__What to do__:
Copy the records from the line with "order: Passeriformes" through the end of the records, putting "label" wherever "name" appears and changing nothing else. Leave the pictures out.

__Dataset__:
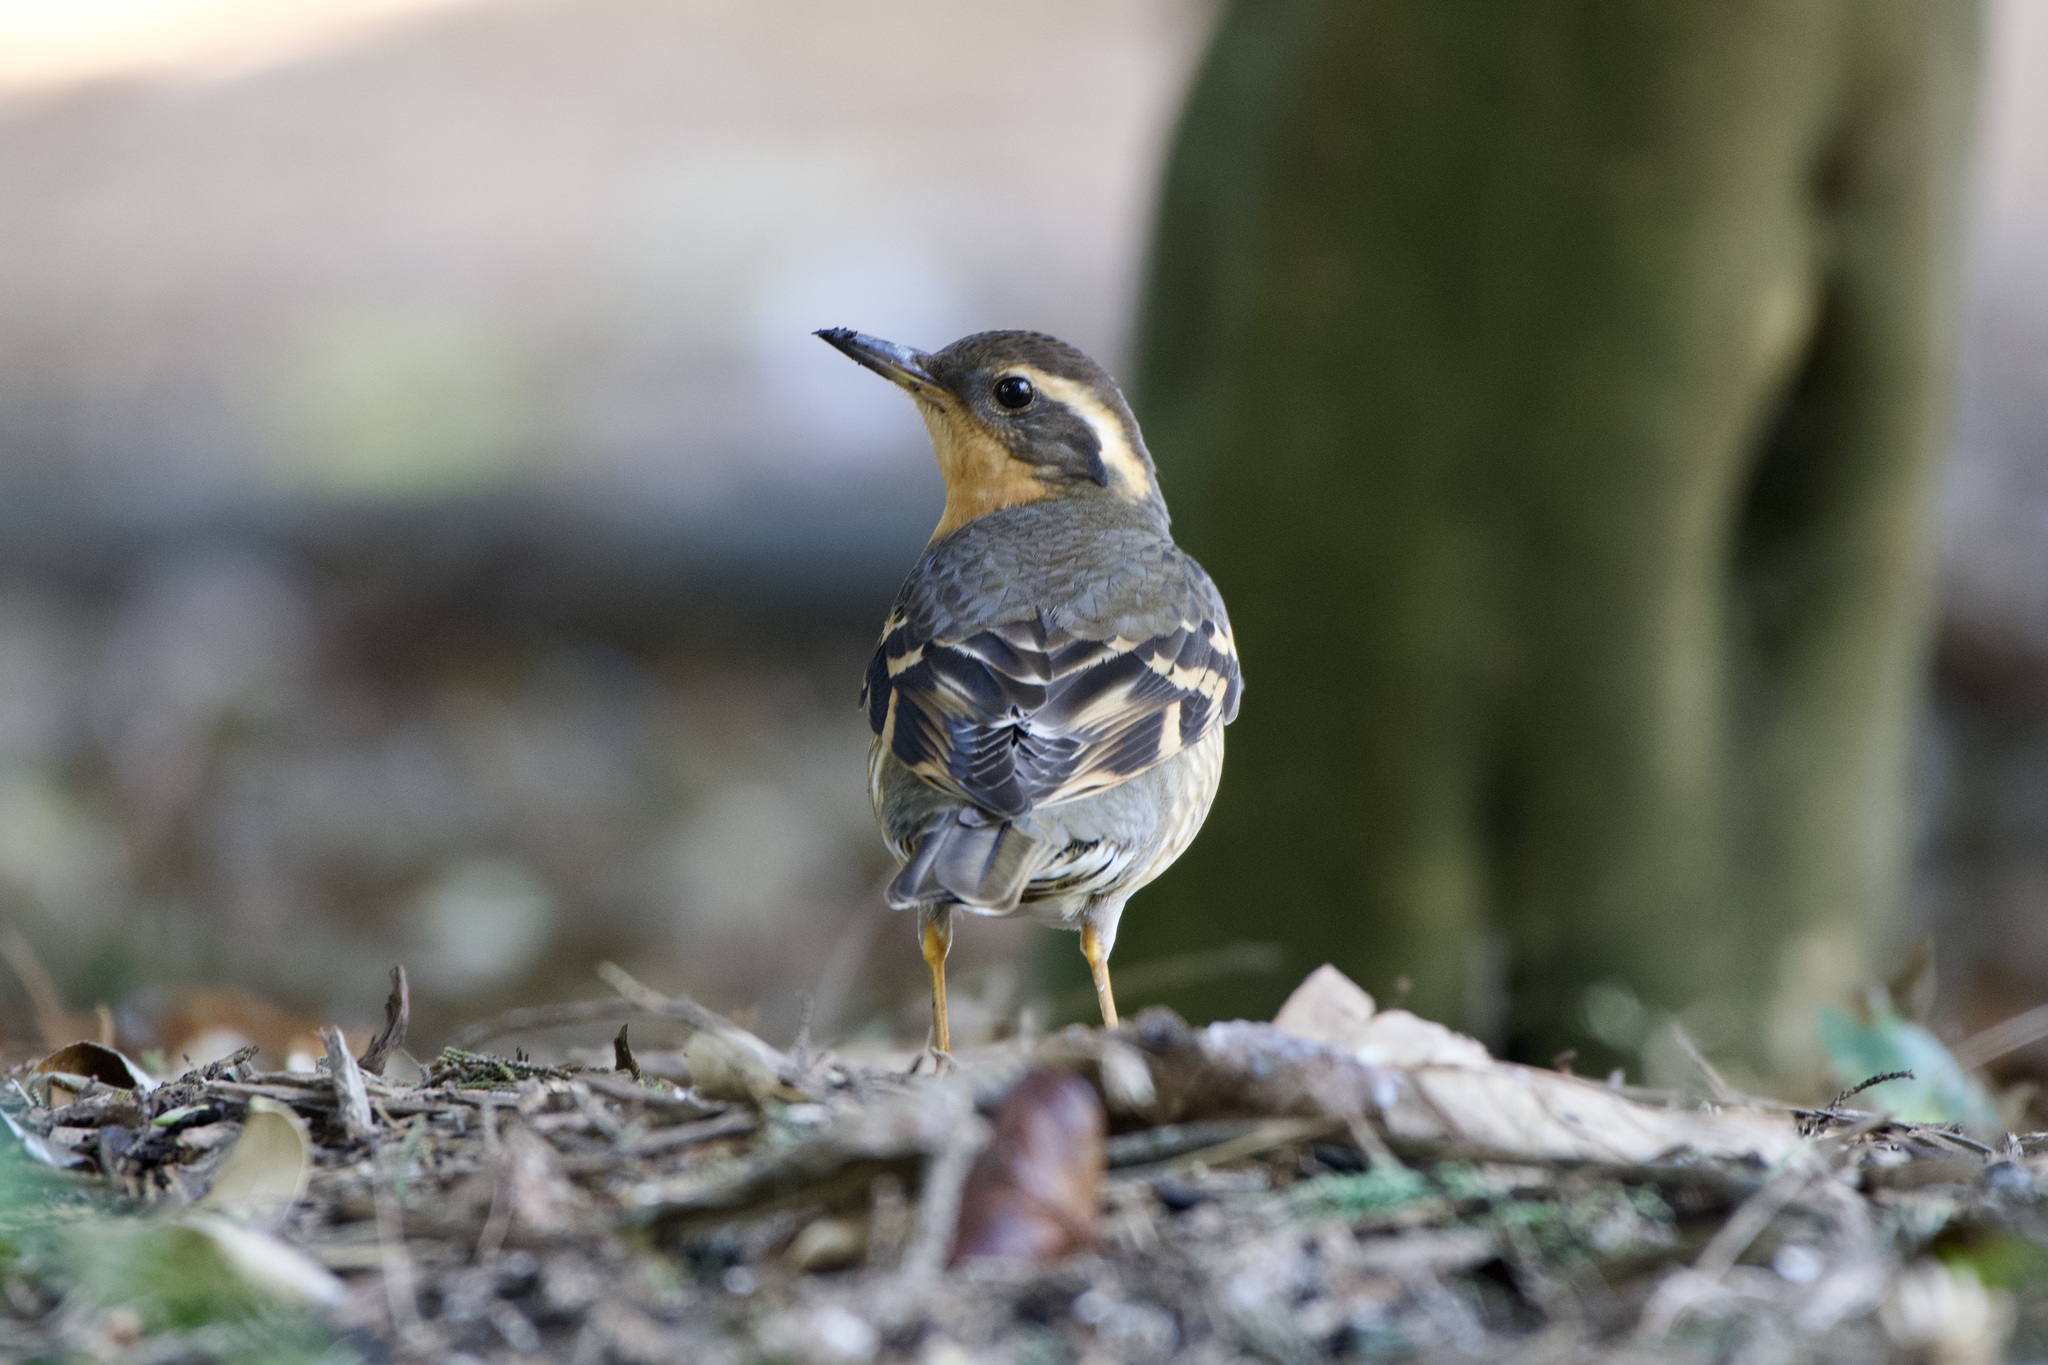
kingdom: Animalia
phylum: Chordata
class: Aves
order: Passeriformes
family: Turdidae
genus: Ixoreus
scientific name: Ixoreus naevius
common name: Varied thrush
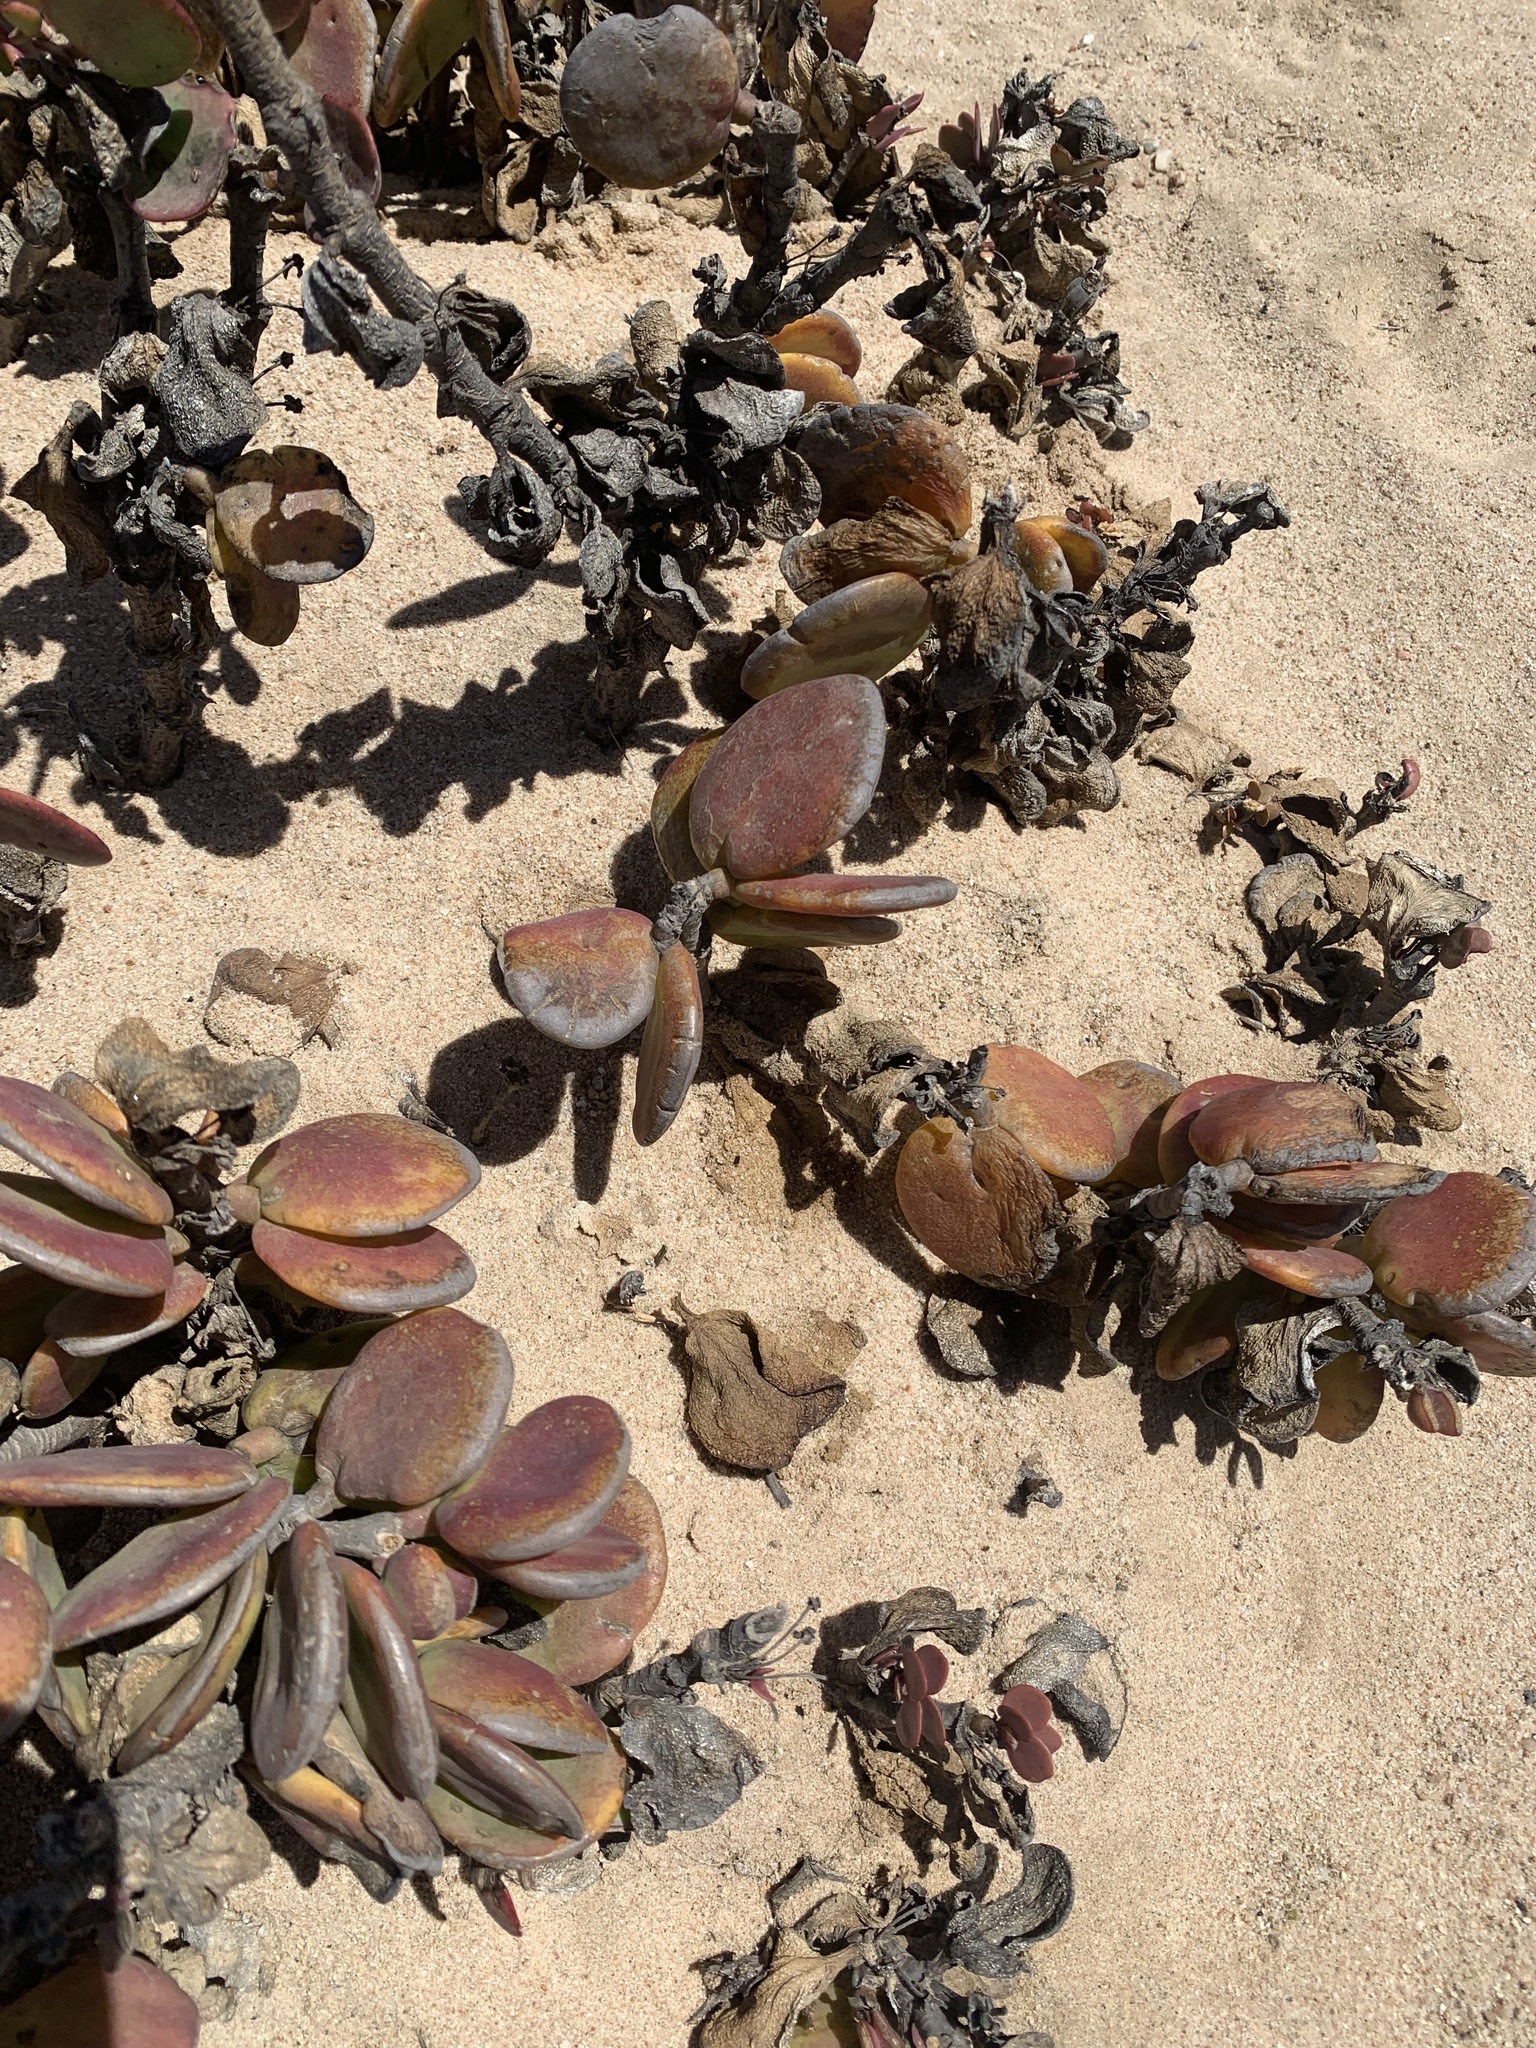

__Completed task__:
order: Passeriformes
family: Turdidae
genus: Ixoreus
scientific label: Ixoreus naevius
common label: Varied thrush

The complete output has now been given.